SUPPLIED RECORDS
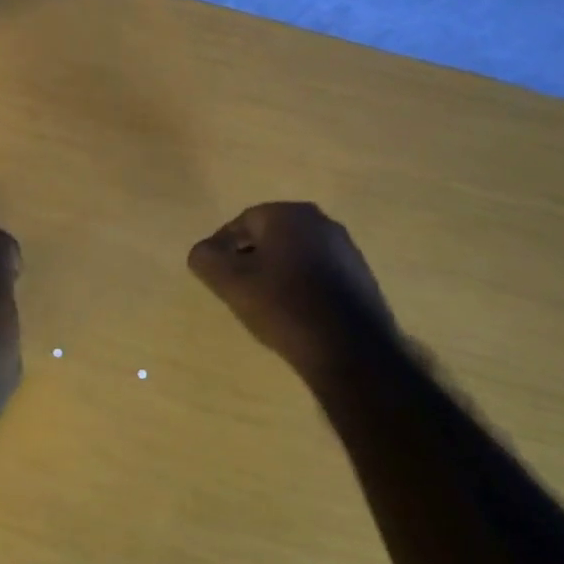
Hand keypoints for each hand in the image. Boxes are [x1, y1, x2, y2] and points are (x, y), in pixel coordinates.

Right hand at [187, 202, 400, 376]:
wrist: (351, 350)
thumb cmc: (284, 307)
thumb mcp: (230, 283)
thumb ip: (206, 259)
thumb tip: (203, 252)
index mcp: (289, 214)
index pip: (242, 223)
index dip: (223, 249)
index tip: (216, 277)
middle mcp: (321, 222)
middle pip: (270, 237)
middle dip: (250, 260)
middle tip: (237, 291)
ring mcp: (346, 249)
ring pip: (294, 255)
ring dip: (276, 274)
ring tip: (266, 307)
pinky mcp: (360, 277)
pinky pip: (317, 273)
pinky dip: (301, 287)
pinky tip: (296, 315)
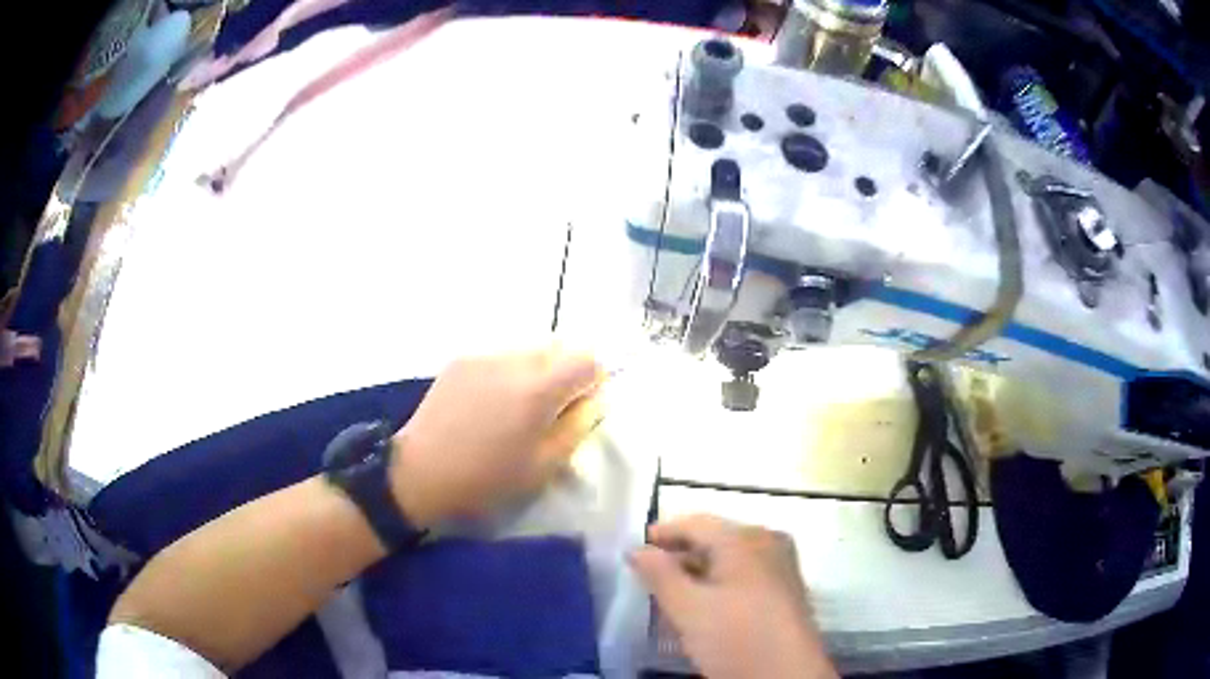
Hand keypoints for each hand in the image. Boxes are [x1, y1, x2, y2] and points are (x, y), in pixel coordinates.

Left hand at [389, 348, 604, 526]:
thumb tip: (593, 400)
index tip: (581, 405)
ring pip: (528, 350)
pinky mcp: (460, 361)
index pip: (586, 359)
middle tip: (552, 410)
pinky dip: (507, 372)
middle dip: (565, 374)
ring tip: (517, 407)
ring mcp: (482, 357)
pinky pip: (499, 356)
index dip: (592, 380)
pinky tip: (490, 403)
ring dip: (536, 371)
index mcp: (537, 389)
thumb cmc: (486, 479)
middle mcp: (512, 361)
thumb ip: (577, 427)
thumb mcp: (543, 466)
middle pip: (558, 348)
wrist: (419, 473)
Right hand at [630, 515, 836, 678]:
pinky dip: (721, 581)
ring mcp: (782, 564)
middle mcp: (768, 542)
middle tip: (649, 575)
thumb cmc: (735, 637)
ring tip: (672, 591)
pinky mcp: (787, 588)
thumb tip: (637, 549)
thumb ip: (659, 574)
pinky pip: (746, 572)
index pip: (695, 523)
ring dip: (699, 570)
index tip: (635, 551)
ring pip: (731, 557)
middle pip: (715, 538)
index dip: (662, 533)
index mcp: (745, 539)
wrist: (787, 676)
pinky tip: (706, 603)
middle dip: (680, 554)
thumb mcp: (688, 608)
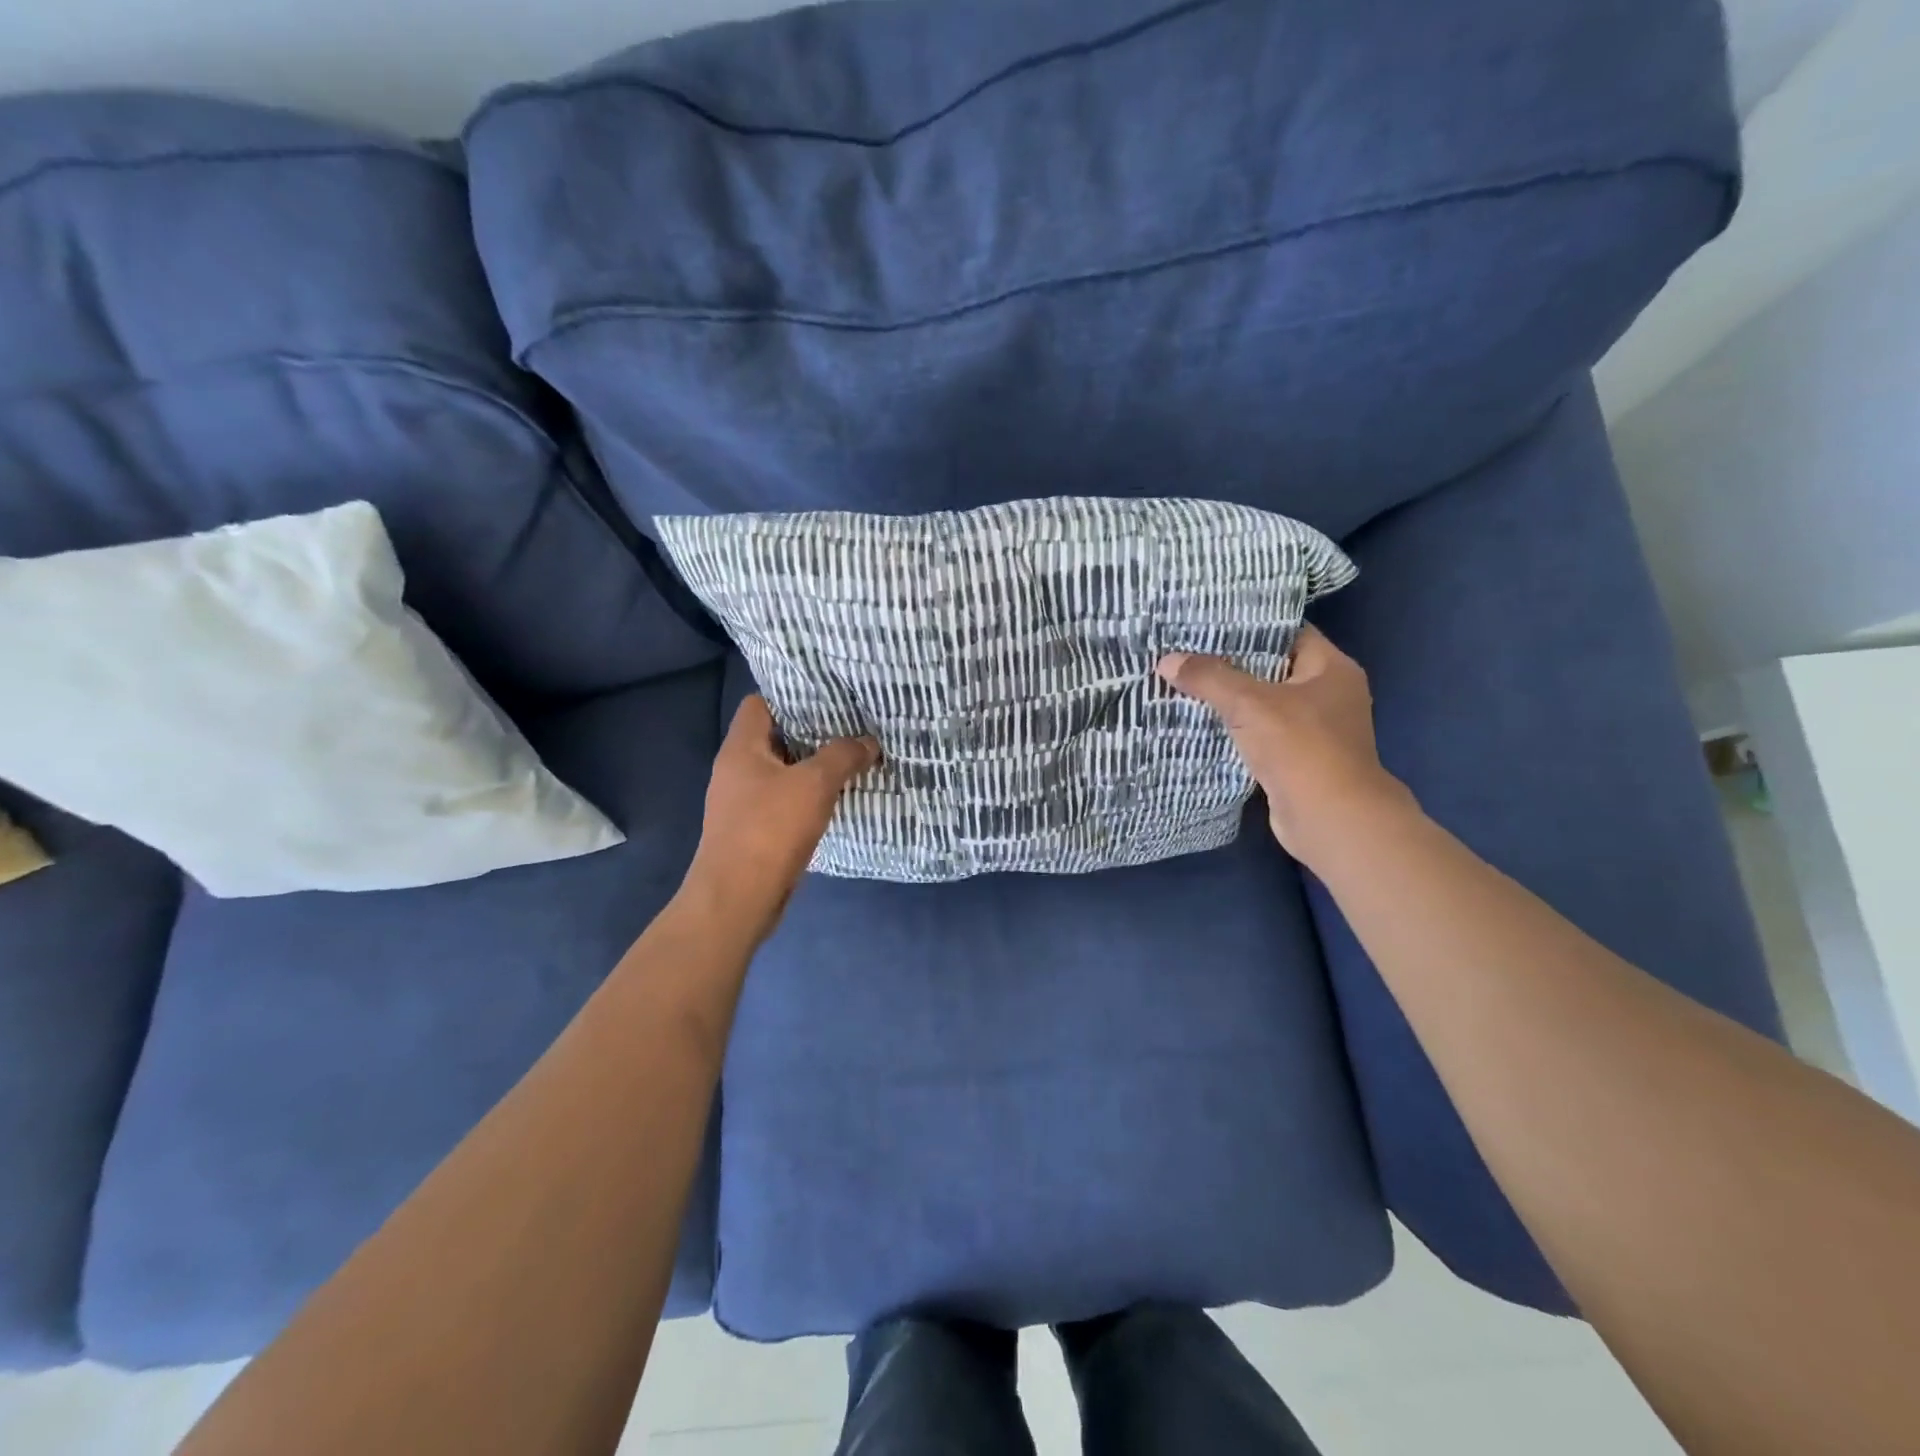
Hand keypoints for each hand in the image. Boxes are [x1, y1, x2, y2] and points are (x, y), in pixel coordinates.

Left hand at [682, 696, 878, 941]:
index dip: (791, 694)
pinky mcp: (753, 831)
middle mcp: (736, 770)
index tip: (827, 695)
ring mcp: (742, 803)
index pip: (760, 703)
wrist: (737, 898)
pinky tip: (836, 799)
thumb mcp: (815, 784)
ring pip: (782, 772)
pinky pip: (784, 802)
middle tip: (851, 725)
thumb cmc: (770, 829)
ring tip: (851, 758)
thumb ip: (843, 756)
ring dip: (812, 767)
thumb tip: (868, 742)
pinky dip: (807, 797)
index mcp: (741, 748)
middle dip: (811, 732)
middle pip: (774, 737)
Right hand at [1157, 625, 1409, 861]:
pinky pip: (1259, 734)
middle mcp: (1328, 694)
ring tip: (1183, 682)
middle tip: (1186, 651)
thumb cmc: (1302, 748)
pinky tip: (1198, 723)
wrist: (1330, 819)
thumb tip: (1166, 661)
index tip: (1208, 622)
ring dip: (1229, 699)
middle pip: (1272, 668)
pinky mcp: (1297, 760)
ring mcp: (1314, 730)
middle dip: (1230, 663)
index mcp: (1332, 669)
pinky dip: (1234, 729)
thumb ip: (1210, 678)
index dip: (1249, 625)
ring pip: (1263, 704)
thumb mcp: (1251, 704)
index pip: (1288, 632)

==

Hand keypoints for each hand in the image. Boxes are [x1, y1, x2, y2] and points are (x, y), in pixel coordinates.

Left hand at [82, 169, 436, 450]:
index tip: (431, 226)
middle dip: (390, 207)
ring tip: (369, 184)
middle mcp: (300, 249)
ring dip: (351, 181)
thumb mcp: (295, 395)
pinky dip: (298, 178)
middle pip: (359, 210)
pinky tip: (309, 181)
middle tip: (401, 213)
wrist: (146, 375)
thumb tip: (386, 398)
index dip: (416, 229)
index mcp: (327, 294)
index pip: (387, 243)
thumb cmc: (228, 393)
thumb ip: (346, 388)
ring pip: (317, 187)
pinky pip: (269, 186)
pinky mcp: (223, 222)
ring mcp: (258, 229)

TO DO
Leave out every picture, and copy exactly the lines above starting at the one holding "index mcp: (745, 539)" and ending at the one holding "index tip: (1208, 622)", no more and no less.

PROBLEM SOLUTION
index mcp: (745, 539)
wrist: (787, 676)
pinky tip: (706, 603)
middle dip: (680, 554)
thumb mcp: (688, 608)
Hand keypoints for each hand in the image. Boxes are [x1, y1, x2, y2] and points are (x, y), in pixel coordinates.

Left hand at [682, 696, 878, 941]:
index dip: (791, 694)
pinky mcp: (753, 831)
middle mcp: (736, 770)
index tip: (827, 695)
ring mcp: (742, 803)
index pip: (760, 703)
wrist: (737, 898)
pinky tip: (836, 799)
thumb mcp: (815, 784)
ring pip: (782, 772)
pinky pip: (784, 802)
middle tip: (851, 725)
thumb cmc: (770, 829)
ring tip: (851, 758)
thumb ip: (843, 756)
ring dip: (812, 767)
thumb tip: (868, 742)
pinky dip: (807, 797)
index mcp: (741, 748)
middle dip: (811, 732)
middle pip: (774, 737)
Right hand at [1157, 625, 1409, 861]:
pinky pip: (1259, 734)
middle mcp: (1328, 694)
ring tip: (1183, 682)
middle tip: (1186, 651)
thumb cmc: (1302, 748)
pinky tip: (1198, 723)
wrist: (1330, 819)
thumb tip: (1166, 661)
index tip: (1208, 622)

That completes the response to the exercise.